* _Brief A_: List every four-letter FTP command named in the networking notes below.
* _Brief B_: According to the networking notes below, which port does SMTP use?
* _Brief C_: Extend the networking notes on FTP and email below, picking up after their final line.

File Transfer Protocol: FTP

local host wants to transfer files to/from remote host
user provides remote hostname + authentication and then can transfer files using an FTP user agent
runs on TCP, but uses two parallel connections to transfer a file
- control connection: sending information e.g. credentials, put/get commands
  - this is out-of-band
  - port 21
- data connection: send actual files
  - this is in-band
  - port 20
  - one connection per file transfer
user state maintained:
- control connection associated with an account
- current directory
need to keep track of state info constrains total number of simultaneous sessions

ftp

ftp_connections

FTP Commands and Replies

RFC 959
commands/replies sent across control connection in 7-bit ASCII format
successive commands delimited by
commands are 4 uppercase characters, some with arguments
- USER username
- PASS password
- LIST: file listing in current directory
- RETR filename: retrieve file from current directory of remote host
- STOR filename: put file
replies: 3 digit numbers with optional message
- 331 Username OK, password required
- 125 Data connection already open; transfer starting
- 425 Can't open data connection
- 452 Error writing file

Email

high level view
- user agents: e.g. Microsoft Outlook, allows users to read/compose/etc. email
- mail servers: user mailboxes stored on the mail server
  - manages and maintains messages sent to him
  - authenticates users
  - attempts to deliver message to recipient’s mail server. This goes in message queue and stays on the senders queue until successfully sent. User is notified if there is no success after several days
- Simple Mail Transfer Protocol (SMTP): principal application-layer protocol for Internet e-mail
  - uses TCP for reliable data transfer between mail servers

SMTP

defined in RFC5321, first published 1982, but protocol was around much earlier
port 25
much older than HTTP, has archaic characteristics
- e.g. restricts message body to 7-bit ASCII: binary media data has to be encoded in ASCII then decoded back to binary
does not normally use intermediate mail servers for sending mail: TCP connection is direct between mail servers
when sending mail:
- user submits mail to client mail server
- client mail server establishes TCP connection with recipient mail server
- SMTP handshake: identifies sender address and recipient address
- client sends message
- process is repeated if there are other messages to send to that server, otherwise the connection is closed (persistent connections)

[Collected data]
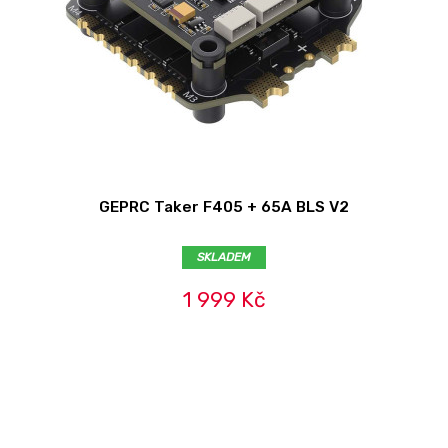
GEPRC Taker F405 + 65A BLS V2
SKLADEM
1 999 Kč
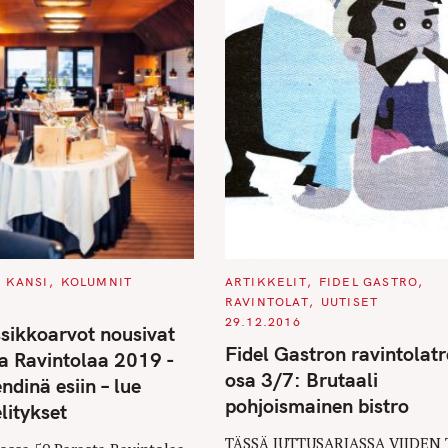
C
KANSI
KOLUMNIT
ARTIKKELIT
FIDEL GASTRO
A
RAVINTOLAT
UUTISET
T
E
29.12.2016
ssikkoarvot nousivat
G
O
Fidel Gastron ravintolatr
a Ravintolaa 2019 -
R
I
osa 3/7: Brutaali
endinä esiin – lue
E
S
pohjoismainen bistro
litykset
TÄSSÄ JUTTUSARJASSA VIIDEN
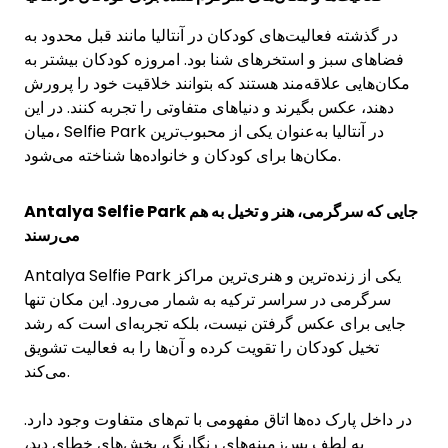
در گذشته فعالیت‌های کودکان در آنتالیا مانند قبل محدود به
فضاهای سبز و استخرهای شنا بود. امروزه کودکان بیشتر به
مکان‌هایی علاقه‌مند هستند که بتوانند خلاقیت خود را پرورش
دهند، عکس بگیرند و دنیاهای متفاوتی را تجربه کنند. در این
میان، Selfie Park در آنتالیا به‌عنوان یکی از محبوب‌ترین
مکان‌ها برای کودکان و خانواده‌ها شناخته می‌شود.
Antalya Selfie Park جایی که سرگرمی، هنر و تخیل به هم
می‌رسند
Antalya Selfie Park یکی از زنده‌ترین و هنری‌ترین مراکز
سرگرمی در سراسر ترکیه به شمار می‌رود. این مکان تنها
جایی برای عکس گرفتن نیست، بلکه تجربه‌ای است که رشد
تخیل کودکان را تقویت کرده و آن‌ها را به فعالیت تشویق
می‌کند.
در داخل پارک ده‌ها اتاق مفهومی با تم‌های متفاوت وجود دارد.
به لطف پس‌زمینه‌های رنگارنگ، بخش‌های خطای دید،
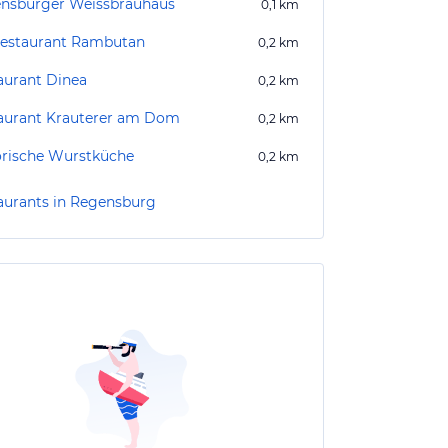
nsburger Weissbräuhaus
0,1
km
restaurant Rambutan
0,2
km
aurant Dinea
0,2
km
aurant Krauterer am Dom
0,2
km
orische Wurstküche
0,2
km
aurants in Regensburg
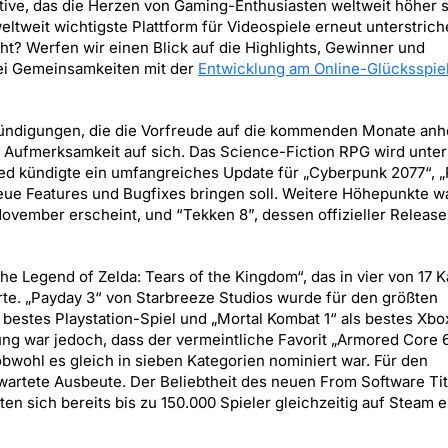
ive, das die Herzen von Gaming-Enthusiasten weltweit höher s
eltweit wichtigste Plattform für Videospiele erneut unterstric
t? Werfen wir einen Blick auf die Highlights, Gewinner und
i Gemeinsamkeiten mit der
Entwicklung am Online-Glücksspiel
kündigungen, die die Vorfreude auf die kommenden Monate anh
ie Aufmerksamkeit auf sich. Das Science-Fiction RPG wird unte
Red kündigte ein umfangreiches Update für „Cyberpunk 2077“, 
neue Features und Bugfixes bringen soll. Weitere Höhepunkte w
ovember erscheint, und “Tekken 8”, dessen offizieller Release
e Legend of Zelda: Tears of the Kingdom“, das in vier von 17 K
te. „Payday 3“ von Starbreeze Studios wurde für den größten
bestes Playstation-Spiel und „Mortal Kombat 1“ als bestes Xbo
ng war jedoch, dass der vermeintliche Favorit „Armored Core 
bwohl es gleich in sieben Kategorien nominiert war. Für den
artete Ausbeute. Der Beliebtheit des neuen From Software Tit
en sich bereits bis zu 150.000 Spieler gleichzeitig auf Steam e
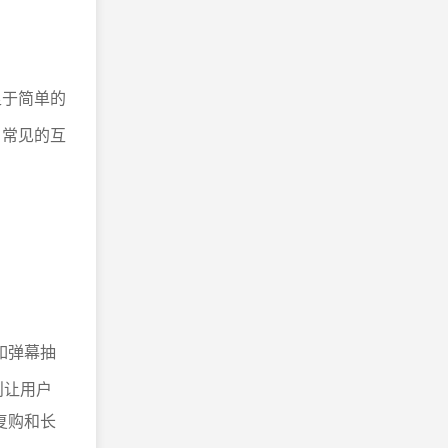
足于简单的
，常见的互
如弹幕抽
则让用户
复购和长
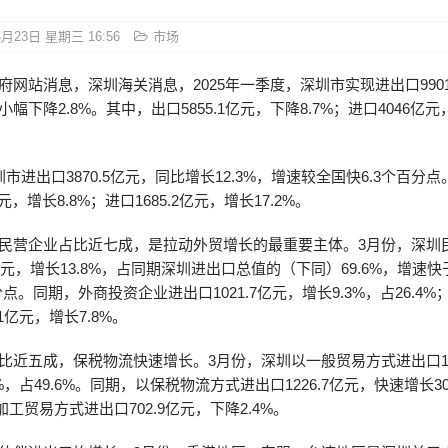
4月23日 星期三 16:56
市场
府网站消息，深圳海关消息，2025年一季度，深圳市实现进出口990
幅下降2.8%。其中，出口5855.1亿元，下降8.7%；进口4046亿
市进出口3870.5亿元，同比增长12.3%，增速较全国快6.3个百分
亿元，增长8.8%；进口1685.2亿元，增长17.2%。
民营企业占比近七成，是拉动外贸增长的最重要主体。3月份，深圳
4亿元，增长13.8%，占同期深圳进出口总值的（下同）69.6%，增速
分点。同期，外商投资企业进出口1021.7亿元，增长9.3%，占26.4
.1亿元，增长7.8%。
比近五成，保税物流快速增长。3月份，深圳以一般贸易方式进出口192
，占49.6%。同期，以保税物流方式进出口1226.7亿元，快速增长30
以加工贸易方式进出口702.9亿元，下降2.4%。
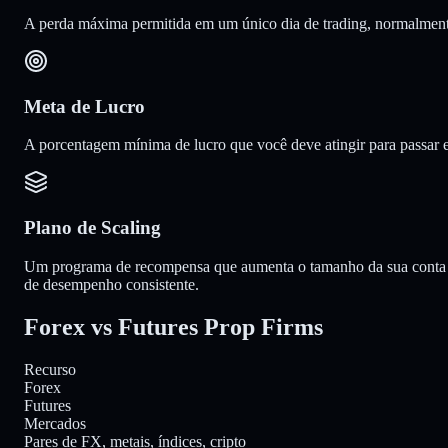
A perda máxima permitida em um único dia de trading, normalmente 3
Meta de Lucro
A porcentagem mínima de lucro que você deve atingir para passar 
Plano de Scaling
Um programa de recompensa que aumenta o tamanho da sua conta e 
de desempenho consistente.
Forex vs Futures
Prop Firms
Recurso
Forex
Futures
Mercados
Pares de FX, metais, índices, cripto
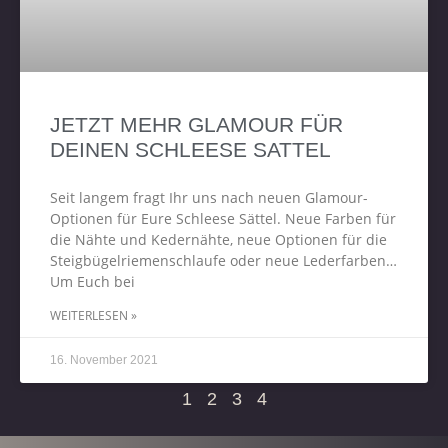
JETZT MEHR GLAMOUR FÜR
DEINEN SCHLEESE SATTEL
Seit langem fragt Ihr uns nach neuen Glamour-
Optionen für Eure Schleese Sättel. Neue Farben für
die Nähte und Kedernähte, neue Optionen für die
Steigbügelriemenschlaufe oder neue Lederfarben…
Um Euch bei
WEITERLESEN »
16. November 2021
1
2
3
4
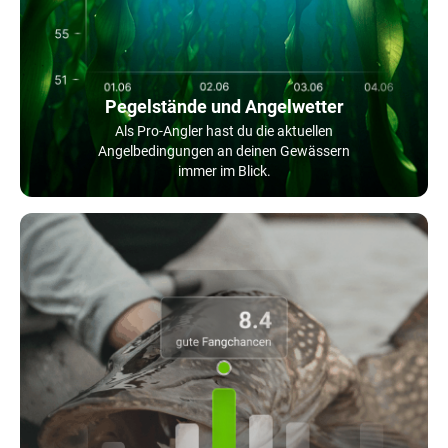
Pegelstände und Angelwetter
Als Pro-Angler hast du die aktuellen
Angelbedingungen an deinen Gewässern
immer im Blick.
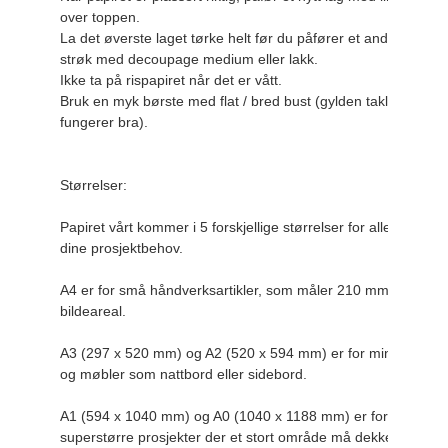
over toppen.

La det øverste laget tørke helt før du påfører et andre 
strøk med decoupage medium eller lakk.

Ikke ta på rispapiret når det er vått.

Bruk en myk børste med flat / bred bust (gylden taklon 
fungerer bra).

Størrelser:

Papiret vårt kommer i 5 forskjellige størrelser for alle 
dine prosjektbehov.

A4 er for små håndverksartikler, som måler 210 mm x 297 m
bildeareal.

A3 (297 x 520 mm) og A2 (520 x 594 mm) er for mindre brett
og møbler som nattbord eller sidebord.

A1 (594 x 1040 mm) og A0 (1040 x 1188 mm) er for store og
superstørre prosjekter der et stort område må dekkes.
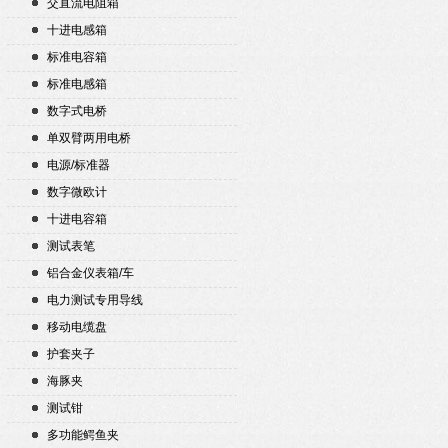
交直流电阻箱
十进电感箱
标准电容箱
标准电感箱
数字式电桥
单双臂两用电桥
电源/标准器
数字微欧计
十进电容箱
测试表笔
铝合金仪表箱/车
电力测试专用导线
移动电缆盘
护套夹子
海豚夹
测试钳
多功能鳄鱼夹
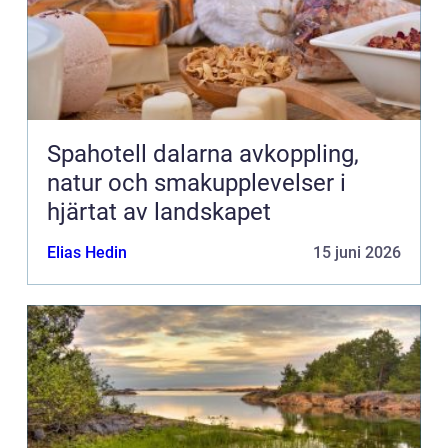
Spahotell dalarna avkoppling,
natur och smakupplevelser i
hjärtat av landskapet
Elias Hedin
15 juni 2026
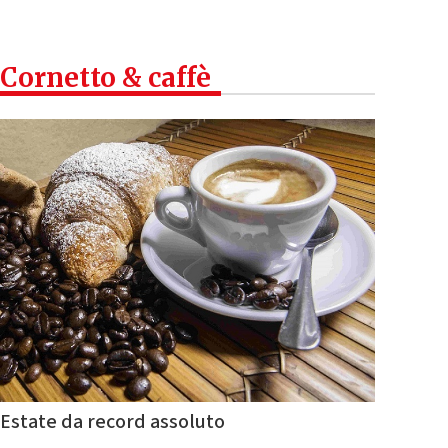
Cornetto & caffè
Estate da record assoluto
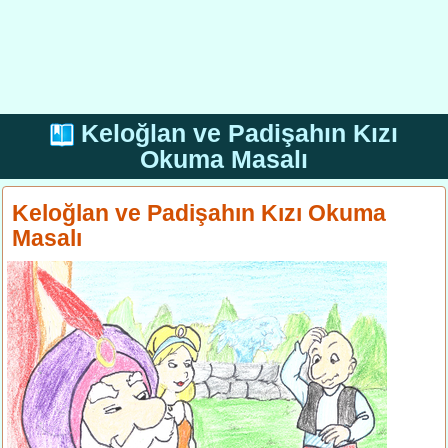
Keloğlan ve Padişahın Kızı
Okuma Masalı
Keloğlan ve Padişahın Kızı Okuma
Masalı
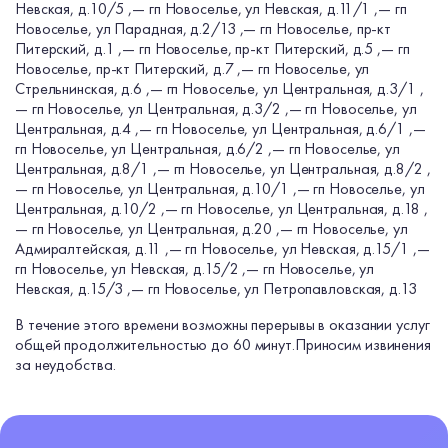
Невская, д.10/5 ,
— гп Новоселье, ул Невская, д.11/1 ,
— гп
Новоселье, ул Парадная, д.2/13 ,
— гп Новоселье, пр-кт
Питерский, д.1 ,
— гп Новоселье, пр-кт Питерский, д.5 ,
— гп
Новоселье, пр-кт Питерский, д.7 ,
— гп Новоселье, ул
Стрельнинская, д.6 ,
— гп Новоселье, ул Центральная, д.3/1 ,
— гп Новоселье, ул Центральная, д.3/2 ,
— гп Новоселье, ул
Центральная, д.4 ,
— гп Новоселье, ул Центральная, д.6/1 ,
—
гп Новоселье, ул Центральная, д.6/2 ,
— гп Новоселье, ул
Центральная, д.8/1 ,
— гп Новоселье, ул Центральная, д.8/2 ,
— гп Новоселье, ул Центральная, д.10/1 ,
— гп Новоселье, ул
Центральная, д.10/2 ,
— гп Новоселье, ул Центральная, д.18 ,
— гп Новоселье, ул Центральная, д.20 ,
— гп Новоселье, ул
Адмиралтейская, д.11 ,
— гп Новоселье, ул Невская, д.15/1 ,
—
гп Новоселье, ул Невская, д.15/2 ,
— гп Новоселье, ул
Невская, д.15/3 ,
— гп Новоселье, ул Петропавловская, д.13
В течение этого времени возможны перерывы в оказании услуг
общей продолжительностью до 60 минут.
Приносим извинения
за неудобства.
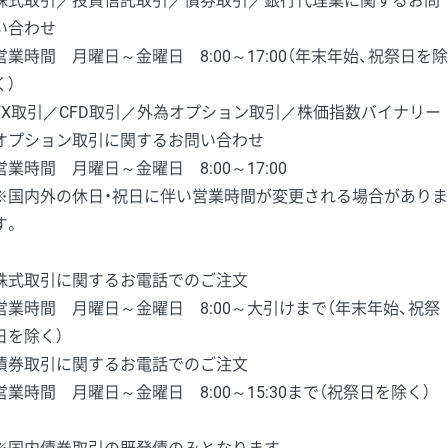
株式取引／投資信託取引／債券取引／銀行代理業に関するお問
い合わせ
営業時間 月曜日～金曜日 8:00～17:00（年末年始、祝祭日を除
く）
FX取引／CFD取引／外為オプション取引／株価指数バイナリー
オプション取引に関するお問い合わせ
営業時間 月曜日～金曜日 8:00～17:00
※国内外の休日・祝日に伴い営業時間が変更される場合がありま
す。
株式取引に関するお電話でのご注文
営業時間 月曜日～金曜日 8:00～大引けまで（年末年始、祝祭
日を除く）
債券取引に関するお電話でのご注文
営業時間 月曜日～金曜日 8:00～15:30まで（祝祭日を除く）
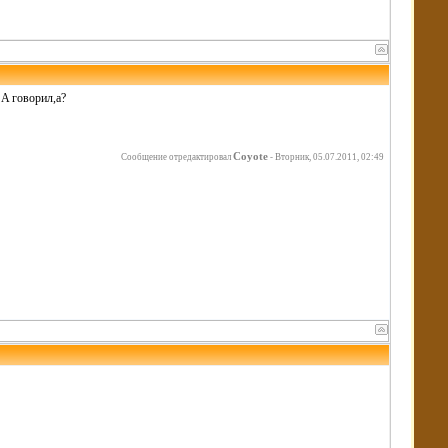
SA говорил,а?
Coyote
Сообщение отредактировал
-
Вторник, 05.07.2011, 02:49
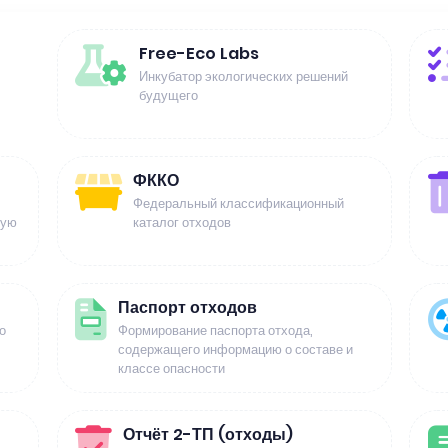
Free-Eco Labs
Инкубатор экологических решений
будущего
ФККО
Федеральный классификационный
щую
каталог отходов
Паспорт отходов
о
Формирование паспорта отхода,
содержащего информацию о составе и
классе опасности
Отчёт 2-ТП (отходы)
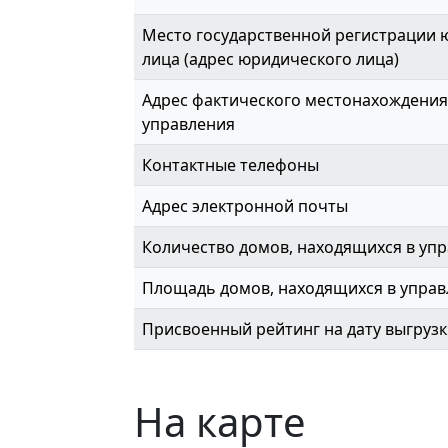
Место государственной регистрации 
лица (адрес юридического лица)
Адрес фактического местонахождения
управления
Контактные телефоны
Адрес электронной почты
Количество домов, находящихся в упр
Площадь домов, находящихся в управл
Присвоенный рейтинг на дату выгруз
На карте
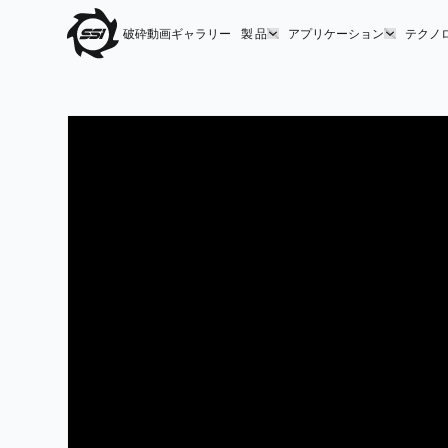
破砕動画ギャラリー
製 品
アプリケーション
テクノ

* _Answer space A_: USER, PASS, LIST, RETR, STOR

* _Answer space B_: Port 25.

* _Answer space C_:
SMTP Commands

HELO: Hello; initiate handshake
MAIL FROM: sender email
RCPT TO: recipient email
DATA: email message, terminated with period .
QUIT: close connection

SMTP vs HTTP

HTTP transfers objects (files) from Web server to Web client
SMTP transfers messages (files) from mail server to mail server
HTTP mainly pull protocol: someone loads information, HTTP used to pull at convenience
- TCP connection initiated by machine that wants to receive file
SMTP mainly push protocol: sending mail server pushes file to receiving mail server
- TCP connection initiated by machine that wants to send file
SMTP requires ASCII message, HTTP does not
HTTP encapsulates each object in an individual HTTP response message
SMTP combines all message objects into one message

Mail message header

distinct from SMTP handshake
headers are separated by <CR><LF>
header ends with a blank line i.e. <CR><LF>
mandatory header lines:

From: abc@xyz.com
To: ijk@bbb.com
Subject: searching for the meaning of life

other header lines:

CC:
Bcc:
Message-Id:
In-Reply-To: <- ID of message you are replying to
Reply-To:
...

MIME - Multipurpose Internet Mail Extensions

originally email messages only used ASCII. Mime introduced to support:
- other languages
- alternative message content types (audio, images)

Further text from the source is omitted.